Re: Update: Web browsers - a mini-farce (MSIE gives in)
It's been interesting to follow the discussion after Michal's original
submission. Those readers who are familiar with the PROTOS style of
testing and the results of that research will know how effective
protocol-based invalid input testing has proven to be in catching at
least a majority of common implementation flaws. The PROTOS approach
calls this "robustness testing" as per the following IEEE definition:
"robustness. The degree to which a system or component can function
correctly in the presence of invalid inputs or stressful environmental
conditions." (IEEE Standard Glossary of Software Engineering
Terminology)
Of course, the idea of automated testing with invalid inputs harkens
back all the way to fuzz testing. Whereas fuzz testing typically
employs completely or very nearly random inputs, protocol-based
robustness testing focuses on modifying otherwise valid protocol data
in ways that have been proven during the last 20-30 years to most
likely trigger flaws in implementations. The common bugs that are
found in this type of testing would inevitably be found later on by
various auditors and guys with interesting-coloured hats, so this just
helps in catching some of these vulns early on.
Needless to say the idea can be applied besides network protocols to
almost any kind of structured data, including file formats. In
addition to HTML, image and audio/video formats lend themselves well
to this kind of testing. File format implementations are still not
usually implemented with malicious attacks in mind, which means that
they are trivial to break in most cases. (As compared with network
protocols, although the boundary between the two has steadily become
hazier in the last 10 years due to obvious reasons.)
Since invalid input space is quite large even for simple protocols and
data formats, automated test generation is a must, as is careful human
design for the initial parameters of the used invalid data.
Experience of past software vulnerabilities and a knowledge of common
programming errors certainly helps in this.

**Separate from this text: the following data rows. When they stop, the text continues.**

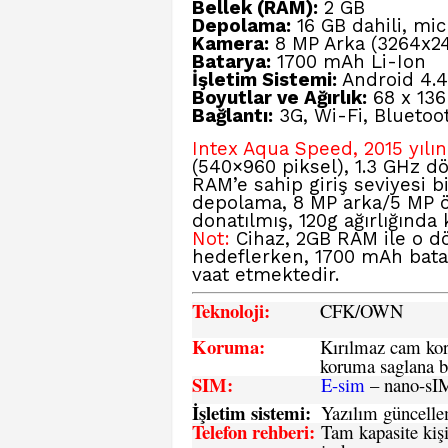
Bellek (RAM):
2 GB
Depolama:
16 GB dahili, mic
Kamera:
8 MP Arka (3264x2
Batarya:
1700 mAh Li-Ion
İşletim Sistemi:
Android 4.4.2
Boyutlar ve Ağırlık:
68 x 136
Bağlantı:
3G, Wi-Fi, Bluetoot
Intex Aqua Speed, 2015 yılı
(540×960 piksel), 1.3 GHz d
RAM’e sahip giriş seviyesi b
depolama, 8 MP arka/5 MP ö
donatılmış, 120g ağırlığında
Not:
Cihaz, 2GB RAM ile o d
hedeflerken, 1700 mAh batary
vaat etmektedir.
Teknoloji:
CFK
/OWN
Koruma:
Kırılmaz cam koru
koruma saglana bi
SIM
:
E-sim
– nano-sI
İşletim sistemi
:
Yazılım güncelleme
Telefon rehberi
:
Tam kapasite kişi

Disclaimer: I work for Codenomicon, which develops and sells test
tools for this kind of testing. Codenomicon is a spin-off from the
PROTOS research group OUSPG, and we sponsor them by supplying them
with our test generation framework.
However, I am not trying to sell anything, simply lauding Michal's
excellent foray into a topic I myself am passionate about. Automated
robustness testing is hardly a panacea, but it does help in catching a
lot of the trivial input-based errors. This is especially valuable if
the testing can be done even before the software is released. Mozilla
developers seemed to "get it", since I understood they very rapidly
integrated these tests to their regular (regression) testing cycle.